Write out all the entries word for word and omit any pictures.
Content starts
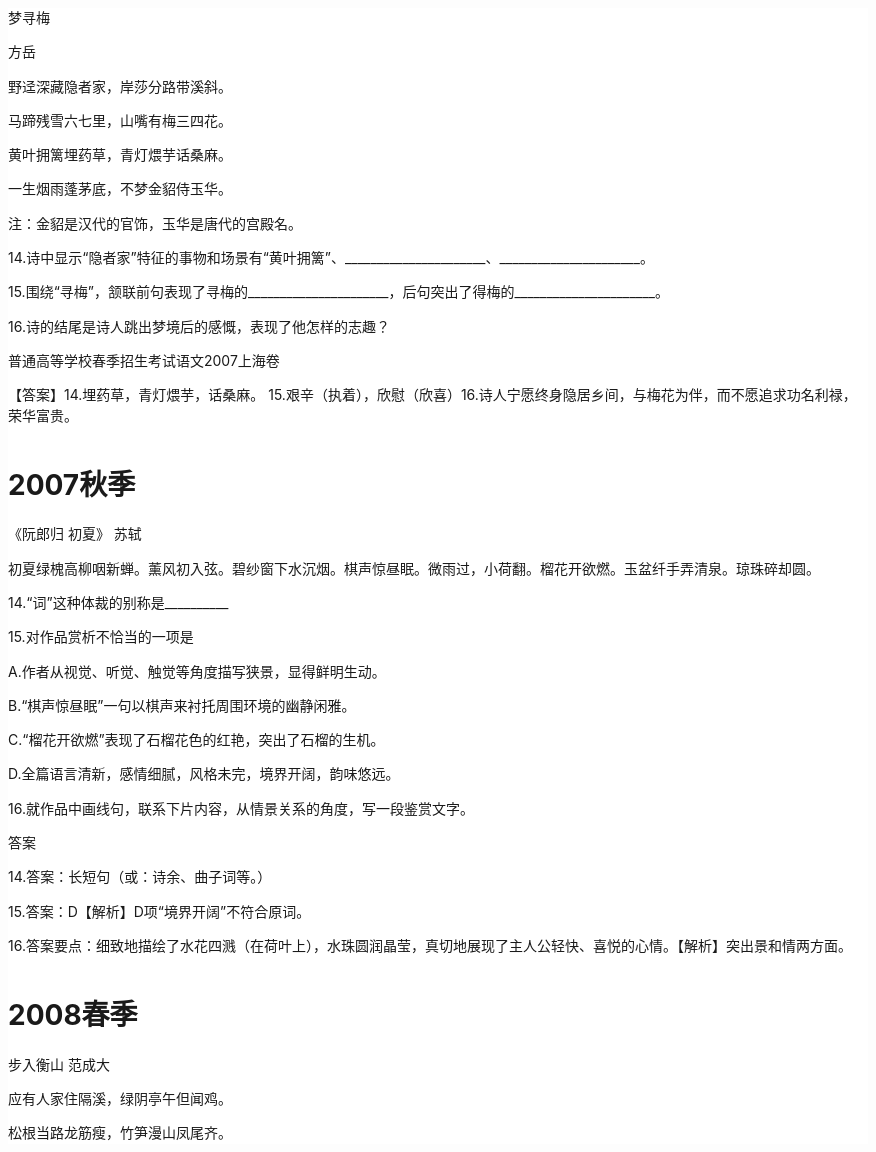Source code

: 梦寻梅

方岳

野迳深藏隐者家，岸莎分路带溪斜。

马蹄残雪六七里，山嘴有梅三四花。

黄叶拥篱埋药草，青灯煨芋话桑麻。

一生烟雨蓬茅底，不梦金貂侍玉华。

注：金貂是汉代的官饰，玉华是唐代的宫殿名。

14.诗中显示“隐者家”特征的事物和场景有“黄叶拥篱”、\_\_\_\_\_\_\_\_\_\_\_\_\_\_\_\_\_\_\_\_\_\_、\_\_\_\_\_\_\_\_\_\_\_\_\_\_\_\_\_\_\_\_\_\_。

15.围绕“寻梅”，颔联前句表现了寻梅的\_\_\_\_\_\_\_\_\_\_\_\_\_\_\_\_\_\_\_\_\_\_，后句突出了得梅的\_\_\_\_\_\_\_\_\_\_\_\_\_\_\_\_\_\_\_\_\_\_。

16.诗的结尾是诗人跳出梦境后的感慨，表现了他怎样的志趣？

普通高等学校春季招生考试语文2007上海卷

【答案】14.埋药草，青灯煨芋，话桑麻。 15.艰辛（执着），欣慰（欣喜）16.诗人宁愿终身隐居乡间，与梅花为伴，而不愿追求功名利禄，荣华富贵。

# 2007秋季

《阮郎归 初夏》 苏轼

初夏绿槐高柳咽新蝉。薰风初入弦。碧纱窗下水沉烟。棋声惊昼眠。微雨过，小荷翻。榴花开欲燃。玉盆纤手弄清泉。琼珠碎却圆。

14.“词”这种体裁的别称是\_\_\_\_\_\_\_\_\_\_

15.对作品赏析不恰当的一项是

A.作者从视觉、听觉、触觉等角度描写狭景，显得鲜明生动。

B.“棋声惊昼眠”一句以棋声来衬托周围环境的幽静闲雅。

C.“榴花开欲燃”表现了石榴花色的红艳，突出了石榴的生机。

D.全篇语言清新，感情细腻，风格未完，境界开阔，韵味悠远。

16.就作品中画线句，联系下片内容，从情景关系的角度，写一段鉴赏文字。

答案

14.答案：长短句（或：诗余、曲子词等。）

15.答案：D【解析】D项“境界开阔”不符合原词。

16.答案要点：细致地描绘了水花四溅（在荷叶上），水珠圆润晶莹，真切地展现了主人公轻快、喜悦的心情。【解析】突出景和情两方面。

# 2008春季

步入衡山 范成大

应有人家住隔溪，绿阴亭午但闻鸡。

松根当路龙筋瘦，竹笋漫山凤尾齐。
Content ends
### Result below
Source code

: 梦寻梅

方岳

野迳深藏隐者家，岸莎分路带溪斜。

马蹄残雪六七里，山嘴有梅三四花。

黄叶拥篱埋药草，青灯煨芋话桑麻。

一生烟雨蓬茅底，不梦金貂侍玉华。

注：金貂是汉代的官饰，玉华是唐代的宫殿名。

14.诗中显示“隐者家”特征的事物和场景有“黄叶拥篱”、\_\_\_\_\_\_\_\_\_\_\_\_\_\_\_\_\_\_\_\_\_\_、\_\_\_\_\_\_\_\_\_\_\_\_\_\_\_\_\_\_\_\_\_\_。

15.围绕“寻梅”，颔联前句表现了寻梅的\_\_\_\_\_\_\_\_\_\_\_\_\_\_\_\_\_\_\_\_\_\_，后句突出了得梅的\_\_\_\_\_\_\_\_\_\_\_\_\_\_\_\_\_\_\_\_\_\_。

16.诗的结尾是诗人跳出梦境后的感慨，表现了他怎样的志趣？

普通高等学校春季招生考试语文2007上海卷

【答案】14.埋药草，青灯煨芋，话桑麻。 15.艰辛（执着），欣慰（欣喜）16.诗人宁愿终身隐居乡间，与梅花为伴，而不愿追求功名利禄，荣华富贵。

# 2007秋季

《阮郎归 初夏》 苏轼

初夏绿槐高柳咽新蝉。薰风初入弦。碧纱窗下水沉烟。棋声惊昼眠。微雨过，小荷翻。榴花开欲燃。玉盆纤手弄清泉。琼珠碎却圆。

14.“词”这种体裁的别称是\_\_\_\_\_\_\_\_\_\_

15.对作品赏析不恰当的一项是

A.作者从视觉、听觉、触觉等角度描写狭景，显得鲜明生动。

B.“棋声惊昼眠”一句以棋声来衬托周围环境的幽静闲雅。

C.“榴花开欲燃”表现了石榴花色的红艳，突出了石榴的生机。

D.全篇语言清新，感情细腻，风格未完，境界开阔，韵味悠远。

16.就作品中画线句，联系下片内容，从情景关系的角度，写一段鉴赏文字。

答案

14.答案：长短句（或：诗余、曲子词等。）

15.答案：D【解析】D项“境界开阔”不符合原词。

16.答案要点：细致地描绘了水花四溅（在荷叶上），水珠圆润晶莹，真切地展现了主人公轻快、喜悦的心情。【解析】突出景和情两方面。

# 2008春季

步入衡山 范成大

应有人家住隔溪，绿阴亭午但闻鸡。

松根当路龙筋瘦，竹笋漫山凤尾齐。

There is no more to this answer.